Zwar sind die Gasspeicher der Bundesrepublik aktuell zu über 90 Prozent gefüllt. Doch in der kalten Jahreszeit leeren Heizungen und Boiler diese schneller als neuer Brennstoff aus westlichen Lieferländern nachfließt. "Wichtig ist und bleibt es Energie zu sparen. Wir sind in einer ernsten Lage und der Winter kommt erst noch", appelliert Bundeswirtschaftsminister Robert Habeck (Grüne) an Bevölkerung und Unternehmen. Nur wenn der Verbrauch des fossilen Brennstoffs um 20 Prozent im Vergleich zum Vorjahr sinkt, sind Gasmangellagen mit Ausfall von Gaskraftwerken und Industriebetrieben im nächsten Jahr vermeidbar, zeigen Szenarien der Bundesnetzagentur.

"Jede Kilowattstunde zählt", unter diesem Slogan bekannten sich die baden-württembergische Landesregierung und zahlreiche Verbände beim "Krisengipfel Gas" Ende Juli zum Energiesparen. "Städte, Gemeinden und Landkreise nehmen auch bei dieser drohenden Krise selbstverständlich ihre gesamtstaatliche Verantwortung wahr", versicherten die Präsidenten von Städte-, Gemeinde- und Landkreistag. Man werde "professionell und kompetent die weiteren Schritte gehen, um die Energieversorgung und -sicherheit durch ein koordiniertes und strukturiertes Vorgehen zu sichern", versprachen sie.
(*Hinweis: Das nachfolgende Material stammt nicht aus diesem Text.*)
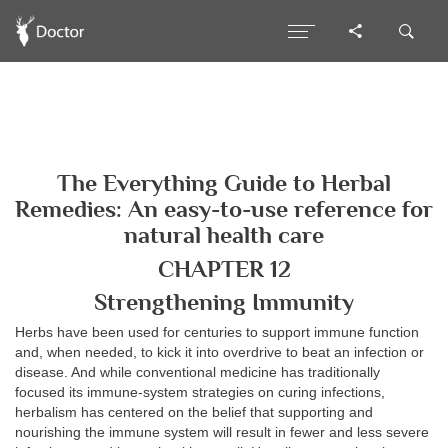
The Everything Guide to Herbal
Remedies: An easy-to-use reference for
natural health care
CHAPTER 12
Strengthening Immunity
Herbs have been used for centuries to support immune function
and, when needed, to kick it into overdrive to beat an infection or
disease. And while conventional medicine has traditionally
focused its immune-system strategies on curing infections,
herbalism has centered on the belief that supporting and
nourishing the immune system will result in fewer and less severe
Mittlerweile ist Gas- und Stromsparen keine freiwillige Angelegenheit mehr. Seit September schreibt die "Verordnung zur Sicherung der Energieversorgung über kurzfristig wirksame Maßnahmen" auch der öffentlichen Hand vor, was zu tun ist. So dürfen in "öffentlichen Nichtwohngebäuden" Flure und Treppenhäuser nicht mehr beheizt werden. In Arbeitsräumen "für körperlich leichte und überwiegend sitzende Tätigkeit" ist die Lufttemperatur auf höchstens 19 Grad Celsius zu beheizen. Zum Händewaschen darf in Toiletten nur kaltes Wasser fließen. Denkmäler müssen nachts im Dunkeln stehen. Wer wissen will, ob Kommunen den Energiegürtel freiwillig enger schnallen, kann dies leicht selbst prüfen – mit einem Blick auf Straßenlaternen morgens oder abends.

Das Ergebnis fällt beim spontanen Test in Stuttgart ernüchternd aus: In der Landeshauptstadt brennt die Straßenbeleuchtung am hellichten Tag. Am vergangenen Freitag (30. September) erlosch sie erst um 7:24 Uhr – fünf Minuten nach Sonnenaufgang. Viel früheres Ausschalten wäre problemlos möglich gewesen, denn bei wolkenlosem Himmel hatte es bereits eine Stunde zuvor zu dämmern begonnen.

Straßenbeleuchtung in der Dämmerung

Straßenbeleuchtung birgt enormes Sparpotenzial. Zuletzt verbrauchten die rund 69.000 Leuchten in Stuttgart jährlich rund 20,7 Millionen Kilowattstunden (KWh) Strom. Im Jahr 2020 waren sie für rund 4.200 Stunden eingeschaltet. Damit lässt sich schnell ausrechnen, was ad hoc möglich wäre: Würden die Lampen täglich nur eine Stunde kürzer brennen, könnte der jährliche Stromverbrauch um rund 8,7 Prozent oder 1,8 Millionen Kilowattstunden fallen. Zudem würden die Kosten um mindestens eine halbe Million Euro sinken.


Licht an, Licht aus



An- und Abschaltzeitpunkt der Straßenbeleuchtung haben einen Effekt, der kaum beachtet wird. Beide fallen in Stromlastzeiten, in denen Solaranlagen nur wenig oder gar keinen Strom liefern. Fehlt es zudem noch an Windenergie, müssen vor allem teure Gaskraftwerke den benötigten Spitzenlaststrom produzieren. Dies spiegelt sich in den Preisen an der Strombörse wider. Am vergangenen Freitag kletterte der Strompreis zwischen 7 und 8 Uhr auf sein Tageshoch von knapp 540 Euro je Megawattstunden, um anschließend mit mehr Erneuerbaren Energien im Strommix steil bis auf unter 200 Euro zu fallen. Der abendliche Preis-Peak (365 Euro) um 18 Uhr war zu Beginn der Dämmerung, wenn in Straßen, Büros und Wohnungen das Licht angeknipst wird. Eine frühere Ab- und spätere Anschaltung der Straßenbeleuchtung würde Stromlastspitzen glätten. (les)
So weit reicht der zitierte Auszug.